第二个受到关注的领域是内容的传递, 尤其是随着“超大型”网站数量的增长.

Craig Labovitz的演讲, DeepField的联合创始人兼首席执行官, 在2013年内容交付峰会上, narrowed in on the growth issues facing CDNs when it comes to content management.

“CDN traffic now represents more than half of all consumer traffic in the United States,” says Labovitz. “与我们2009年发表的上一份报告相比,这是一个非常戏剧性的变化.”

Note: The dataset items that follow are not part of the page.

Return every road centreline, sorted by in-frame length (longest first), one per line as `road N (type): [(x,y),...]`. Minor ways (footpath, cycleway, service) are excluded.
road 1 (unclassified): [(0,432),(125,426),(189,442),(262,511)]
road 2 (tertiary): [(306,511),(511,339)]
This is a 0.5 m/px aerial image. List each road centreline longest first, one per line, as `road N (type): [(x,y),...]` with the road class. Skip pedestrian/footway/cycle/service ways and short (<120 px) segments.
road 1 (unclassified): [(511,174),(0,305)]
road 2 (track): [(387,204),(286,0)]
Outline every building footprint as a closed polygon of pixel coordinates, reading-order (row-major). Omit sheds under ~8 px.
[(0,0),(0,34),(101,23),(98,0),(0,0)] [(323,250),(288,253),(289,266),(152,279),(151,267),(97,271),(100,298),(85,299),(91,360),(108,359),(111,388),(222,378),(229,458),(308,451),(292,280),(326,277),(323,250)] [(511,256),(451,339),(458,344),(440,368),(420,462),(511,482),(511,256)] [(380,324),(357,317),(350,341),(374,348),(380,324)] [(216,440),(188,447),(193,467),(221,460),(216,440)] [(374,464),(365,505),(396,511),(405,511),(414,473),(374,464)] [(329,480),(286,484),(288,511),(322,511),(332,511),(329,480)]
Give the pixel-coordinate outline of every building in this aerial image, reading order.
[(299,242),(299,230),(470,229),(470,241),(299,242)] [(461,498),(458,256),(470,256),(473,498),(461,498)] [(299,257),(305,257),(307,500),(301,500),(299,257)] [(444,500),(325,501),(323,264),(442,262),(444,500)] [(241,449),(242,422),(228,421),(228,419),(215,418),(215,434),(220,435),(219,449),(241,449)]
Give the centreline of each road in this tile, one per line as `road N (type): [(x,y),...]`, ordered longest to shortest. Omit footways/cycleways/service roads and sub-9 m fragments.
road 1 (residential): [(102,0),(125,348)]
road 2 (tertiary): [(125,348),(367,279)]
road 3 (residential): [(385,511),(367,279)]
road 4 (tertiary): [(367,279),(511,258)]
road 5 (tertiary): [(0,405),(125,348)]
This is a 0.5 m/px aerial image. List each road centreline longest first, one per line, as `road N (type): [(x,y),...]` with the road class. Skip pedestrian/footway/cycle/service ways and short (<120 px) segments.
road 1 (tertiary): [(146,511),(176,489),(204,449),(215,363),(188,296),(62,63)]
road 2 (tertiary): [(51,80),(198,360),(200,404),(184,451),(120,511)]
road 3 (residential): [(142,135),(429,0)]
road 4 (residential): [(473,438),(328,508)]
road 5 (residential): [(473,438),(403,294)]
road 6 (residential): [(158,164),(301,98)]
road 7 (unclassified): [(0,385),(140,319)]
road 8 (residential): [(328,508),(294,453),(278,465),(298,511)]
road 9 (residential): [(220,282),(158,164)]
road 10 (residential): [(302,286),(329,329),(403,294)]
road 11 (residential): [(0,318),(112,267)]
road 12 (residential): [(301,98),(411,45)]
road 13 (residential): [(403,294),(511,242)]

Labovitz notes that the consolidation of traffic to a few key CDNs has been an ongoing trend, 2007年50%的流量来自几千个网站. By 2009, the number of sites required to reach half of the data consumed on the North American internet was down to several hundred, and the new report’s initial data suggests the number of sites required is now less than 40 CDN or Top 10 sites.

“我们正越来越多地向非常平坦的方向发展, dense, 高度互联网络,Labovitz在之前的会议中指出. “[M]ost of the traffic isn’t flowing up along [a] tree to reach the Tier 1s and back down. Most of the traffic today is interchange between what we’ve been calling the hyper-giants.”

Streaming Covers
Free
for qualified subscribers
Subscribe Now Current Issue Past Issues
Related Articles

流媒体东15:大数据困扰许多视频提供商

Some of the biggest video publishers around are sitting on several years' worth of viewer data that they're only now beginning to sift through.

Rovi首次推出娱乐分析,多屏幕大数据

After acquiring IntegralReach, Rovi is unveiling a big data analytics solution for targeted reach.

MediaCom:大数据是联网电视成功的关键

流媒体视频正在通过各种连接设备进入家庭. 广告商也在跟进,依靠大数据来触及正确的目标.